Iranian aircraft security guards overwhelmed a man who tried to hijack a plane with two home-made bombs strapped to his body and who threatened to set fire to inflammable liquid he had poured over himself.
Iranian aircraft security guards overwhelmed a man who tried to hijack a plane with two home-made bombs strapped to his body and who threatened to set fire to inflammable liquid he had poured over himself.
The official Irna news agency said yesterday armed guards, present on all Iranian flights, pounced on the man as he tried to enter the cockpit late on Saturday.
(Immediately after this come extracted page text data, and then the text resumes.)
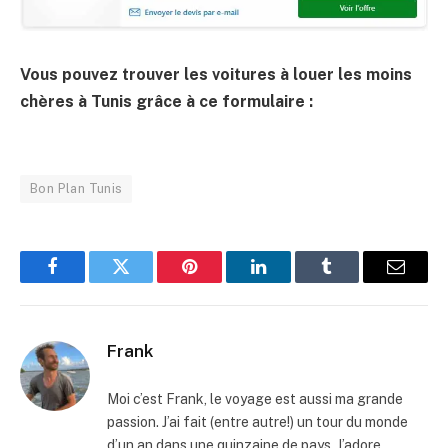
Vous pouvez trouver les voitures à louer les moins
chères à Tunis grâce à ce formulaire :
Bon Plan Tunis
Facebook
Twitter
Pinterest
LinkedIn
Tumblr
Email
Frank
Moi c’est Frank, le voyage est aussi ma grande
passion. J’ai fait (entre autre!) un tour du monde
d’un an dans une quinzaine de pays. J’adore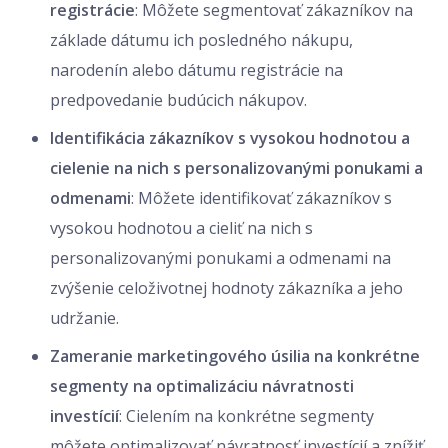
registrácie
: Môžete segmentovať zákazníkov na
základe dátumu ich posledného nákupu,
narodenín alebo dátumu registrácie na
predpovedanie budúcich nákupov.
Identifikácia zákazníkov s vysokou hodnotou a
cielenie na nich s personalizovanými ponukami a
odmenami
: Môžete identifikovať zákazníkov s
vysokou hodnotou a cieliť na nich s
personalizovanými ponukami a odmenami na
zvýšenie celoživotnej hodnoty zákazníka a jeho
udržanie.
Zameranie marketingového úsilia na konkrétne
segmenty na optimalizáciu návratnosti
investícií
: Cielením na konkrétne segmenty
môžete optimalizovať návratnosť investícií a znížiť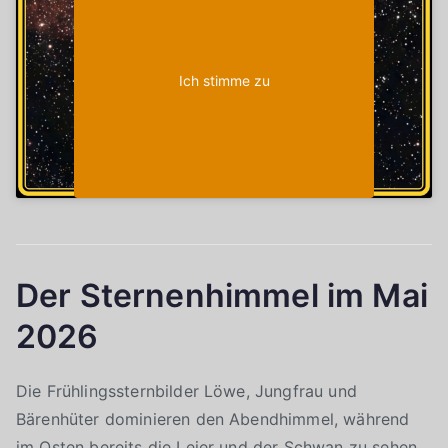
Ich stimme zu
Der Sternenhimmel im Mai
2026
Die Frühlingssternbilder Löwe, Jungfrau und
Bärenhüter dominieren den Abendhimmel, während
im Osten bereits die Leier und der Schwan zu sehen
"Twenty minutes after take-off a man who had two home-made bombs strapped to his body doused himself in inflammable liquid and tried to reach the pilot with threats and intimidation," the agency quoted airports security chief Hossein Khaleqi as saying.
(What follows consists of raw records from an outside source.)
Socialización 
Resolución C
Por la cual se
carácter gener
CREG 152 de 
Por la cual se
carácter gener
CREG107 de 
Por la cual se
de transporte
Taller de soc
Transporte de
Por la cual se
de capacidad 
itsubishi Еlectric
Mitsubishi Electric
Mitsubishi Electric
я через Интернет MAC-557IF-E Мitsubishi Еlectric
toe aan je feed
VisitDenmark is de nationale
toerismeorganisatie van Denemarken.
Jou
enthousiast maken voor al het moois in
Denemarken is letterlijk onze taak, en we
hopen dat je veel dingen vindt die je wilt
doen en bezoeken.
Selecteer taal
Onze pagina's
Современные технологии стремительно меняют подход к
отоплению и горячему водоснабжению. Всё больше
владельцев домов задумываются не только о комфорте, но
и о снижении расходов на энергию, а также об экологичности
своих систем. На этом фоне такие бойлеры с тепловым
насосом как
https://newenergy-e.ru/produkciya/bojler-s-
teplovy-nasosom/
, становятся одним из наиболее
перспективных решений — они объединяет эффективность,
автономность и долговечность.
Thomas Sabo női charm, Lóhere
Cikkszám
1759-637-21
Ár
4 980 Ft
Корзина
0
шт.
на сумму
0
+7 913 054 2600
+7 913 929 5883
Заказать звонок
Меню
"The security guards pounced on the man after they tried to calm him psychologically," he said. The private Mahan Air plane, carrying 138 passengers from the southeastern city of Kerman, later landed safely at its destination, Tehran.
"The hijacker, aged 45 from Kerman, at the early stages of investigation, said economic problems were the motivation for the hijacking, but investigations are still continuing," Khaleqi said.
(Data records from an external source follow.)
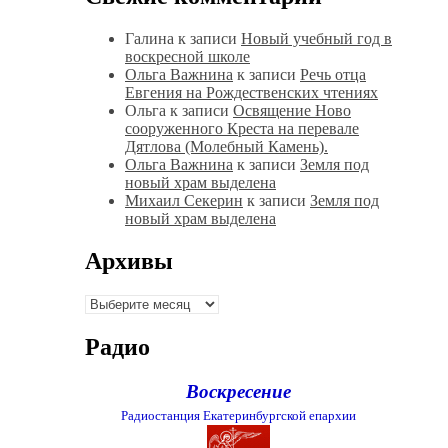
Галина
к записи
Новый учебный год в
воскресной школе
Ольга Важнина
к записи
Речь отца
Евгения на Рождественских чтениях
Ольга
к записи
Освящение Ново
сооруженного Креста на перевале
Дятлова (Молебный Камень).
Ольга Важнина
к записи
Земля под
новый храм выделена
Михаил Секерин
к записи
Земля под
новый храм выделена
Архивы
Архивы
Радио
Воскресение
Радиостанция Екатеринбургской епархии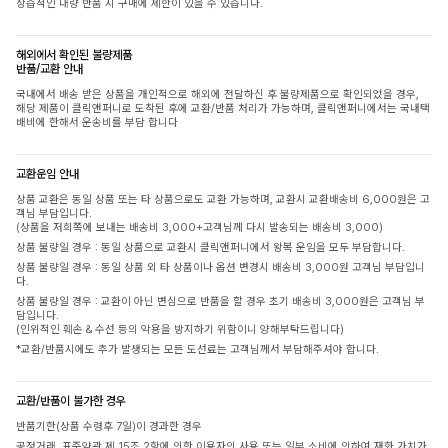
상습적인 대량 반품 시 구매에 제한이 있을 수 있습니다.
해외에서 확인된 불량제품
반품/교환 안내
국내에서 배송 받은 상품을 개인적으로 해외에 전달하신 후 불량제품으로 확인되었을 경우,
해당 제품이 클릭앤퍼니로 도착된 후에 교환/반품 처리가 가능하며, 클릭앤퍼니에서는 국내택
배비에 한해서 운송비를 부담 합니다
교환운임 안내
상품 교환은 동일 상품 또는 타 상품으로도 교환 가능하며, 교환시 교환배송비 6,000원은 고
객님 부담입니다.
(상품을 저희쪽에 보내는 배송비 3,000+고객님께 다시 발송되는 배송비 3,000)
상품 불량일 경우 : 동일 상품으로 교환시 클릭앤퍼니에서 왕복 운임을 모두 부담합니다.
상품 불량일 경우 : 동일 상품 외 타 상품이나 옵션 변경시 배송비 3,000원 고객님 부담입니
다.
상품 불량일 경우 : 교환이 아닌 변심으로 반품을 할 경우 초기 배송비 3,000원은 고객님 부
담입니다.
(인위적인 훼손 & 수선 등의 악용을 방지하기 위함이니 양해부탁드립니다)
*교환/반품시에도 추가 발생되는 모든 도선료는 고객님께서 부담해주셔야 합니다.
교환/반품이 불가한 경우
반품기한(상품 수령후 7일)이 경과한 경우
공정거래, 표준약관 제 15조 2항에 의한 이용자의 사용 또는 일부 소비에 의하여 재화 가치가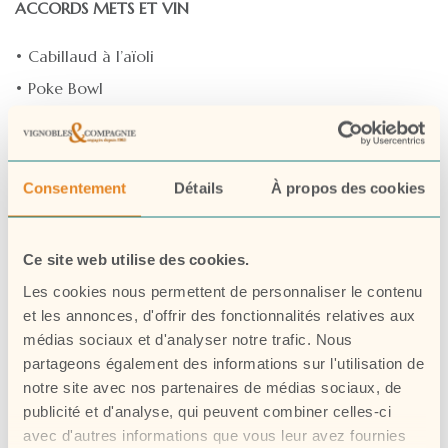
ACCORDS METS ET VIN
• Cabillaud à l’aïoli
• Poke Bowl
• Pâtes au gorgonzola
INFORMEZ-VOUS
Consentement
Détails
À propos des cookies
INGREDIENTS & DECLARATION NUTRITIONNELLE
Ce site web utilise des cookies.
Les cookies nous permettent de personnaliser le contenu
et les annonces, d'offrir des fonctionnalités relatives aux
médias sociaux et d'analyser notre trafic. Nous
En recherche d’une cuvée FRAIS & FRUITE ?
partageons également des informations sur l'utilisation de
notre site avec nos partenaires de médias sociaux, de
CAPITAINE MARINETTE – AOP Sable de Camargue Gris
publicité et d'analyse, qui peuvent combiner celles-ci
avec d'autres informations que vous leur avez fournies
rosé 2024 – Vignobles & Compagnie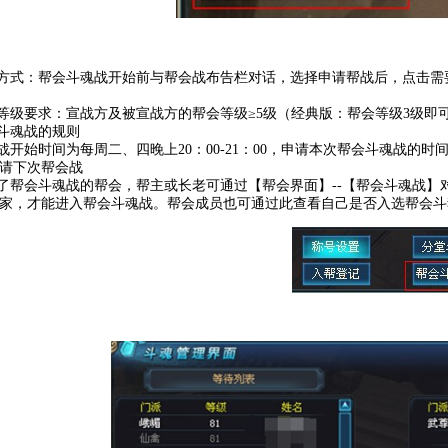
名方式：帮会斗魂战开始前与帮会战布告栏对话，选择申请帮战后，点击
会等级要求：宣战方及被宣战方的帮会等级≥5级（经典版：帮会等级3级即
会斗魂战的规则
会战开始时间为每周二、四晚上20：00-21：00，申请本次帮会斗魂战的时
请下次帮会战
请了帮会斗魂战的帮会，帮主或长老可通过【帮会界面】--【帮会斗魂战
家，才能进入帮会斗魂战。帮会成员也可通过此查看自己是否入选帮会斗魂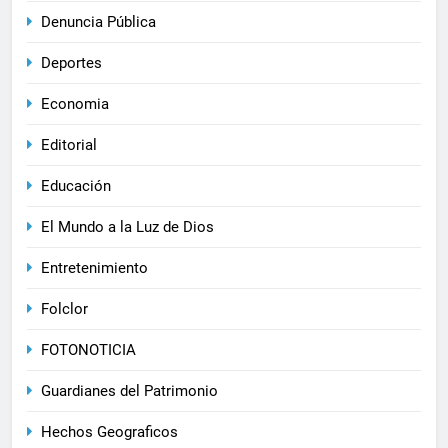
Denuncia Pública
Deportes
Economia
Editorial
Educación
El Mundo a la Luz de Dios
Entretenimiento
Folclor
FOTONOTICIA
Guardianes del Patrimonio
Hechos Geograficos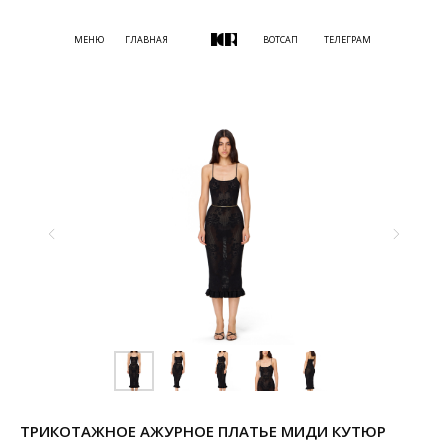
МЕНЮ
ГЛАВНАЯ
ВОТСАП
ТЕЛЕГРАМ
ТРИКОТАЖНОЕ АЖУРНОЕ ПЛАТЬЕ МИДИ КУТЮР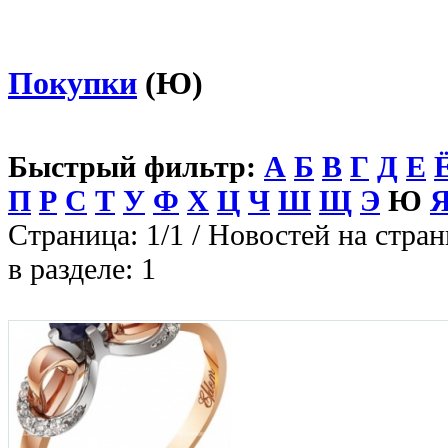
Покупки
(Ю)
Быстрый фильтр:
А
Б
В
Г
Д
Е
П
Р
С
Т
У
Ф
Х
Ц
Ч
Ш
Щ
Э
Ю
Страница: 1/1 / Новостей на стран
в разделе: 1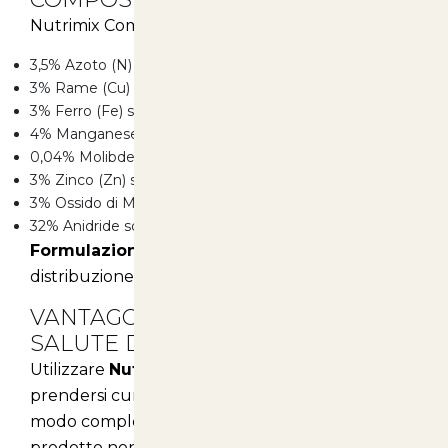
Nutrimix Complete è composto da:
3,5% Azoto (N) ammoniacale
3% Rame (Cu) solubile in acqua
3% Ferro (Fe) solubile in acqua
4% Manganese (Mn) solubile in acqua
0,04% Molibdeno (Mo) solubile in acqua
3% Zinco (Zn) solubile in acqua
3% Ossido di Magnesio (MgO) solubile in acqua
32% Anidride solforica (SO3) solubile in acqua
Formulazione:
cristallina, per un'ottimale
distribuzione e assorbimento.
VANTAGGI PER IL COMFORT E LA
SALUTE DELLE PIANTE
Utilizzare
Nutrimix Complete
significa
prendersi cura della salute delle tue piante in
modo completo. I microelementi presenti nel
prodotto non solo stimolano l'attività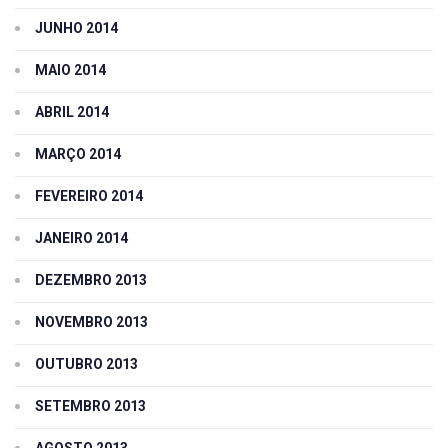
JUNHO 2014
MAIO 2014
ABRIL 2014
MARÇO 2014
FEVEREIRO 2014
JANEIRO 2014
DEZEMBRO 2013
NOVEMBRO 2013
OUTUBRO 2013
SETEMBRO 2013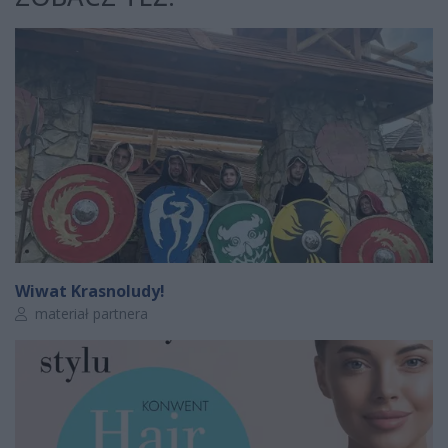
Wiwat Krasnoludy!
Autor artykułu:
materiał partnera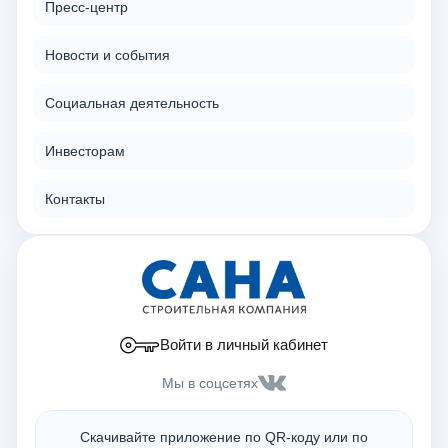
Пресс-центр
Новости и события
Социальная деятельность
Инвесторам
Контакты
Войти в личный кабинет
Мы в соцсетях
Скачивайте приложение по QR-коду или по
Iranian passenger planes have carried plain clothes Revolutionary Guards agents since a spate of hijackings in the 1980s by Iraq-based rebels. The agents foiled a hijack attempt on another domestic flight in November 2000.
A Revolutionary Court sentenced three hijackers to death and fifteen other people, most of them members of the same family, to prison terms ranging from 18 months to 10 years prison terms. The family had wanted to flee the country.